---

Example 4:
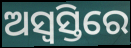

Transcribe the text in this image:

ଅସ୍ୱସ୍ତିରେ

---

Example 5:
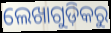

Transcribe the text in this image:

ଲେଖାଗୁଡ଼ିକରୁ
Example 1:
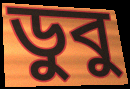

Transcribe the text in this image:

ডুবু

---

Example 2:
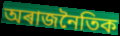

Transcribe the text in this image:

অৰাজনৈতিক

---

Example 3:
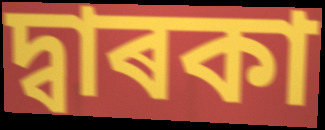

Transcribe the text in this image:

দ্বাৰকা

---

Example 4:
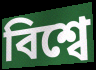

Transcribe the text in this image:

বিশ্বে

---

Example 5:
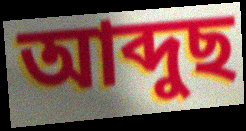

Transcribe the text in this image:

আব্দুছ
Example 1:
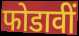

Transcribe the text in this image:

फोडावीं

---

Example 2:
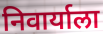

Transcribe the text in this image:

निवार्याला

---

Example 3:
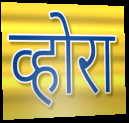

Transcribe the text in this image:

Task to complete = Return each line above word for word. Skip the pictures.

Result of the exercise =
---

Example 4:

Transcribe the text in this image:

ଅସ୍ୱସ୍ତିରେ

---

Example 5:

Transcribe the text in this image:

ଲେଖାଗୁଡ଼ିକରୁ
Example 1:

Transcribe the text in this image:

ডুবু

---

Example 2:

Transcribe the text in this image:

অৰাজনৈতিক

---

Example 3:

Transcribe the text in this image:

দ্বাৰকা

---

Example 4:

Transcribe the text in this image:

বিশ্বে

---

Example 5:

Transcribe the text in this image:

আব্দুছ
Example 1:

Transcribe the text in this image:

फोडावीं

---

Example 2:

Transcribe the text in this image:

निवार्याला

---

Example 3:

Transcribe the text in this image:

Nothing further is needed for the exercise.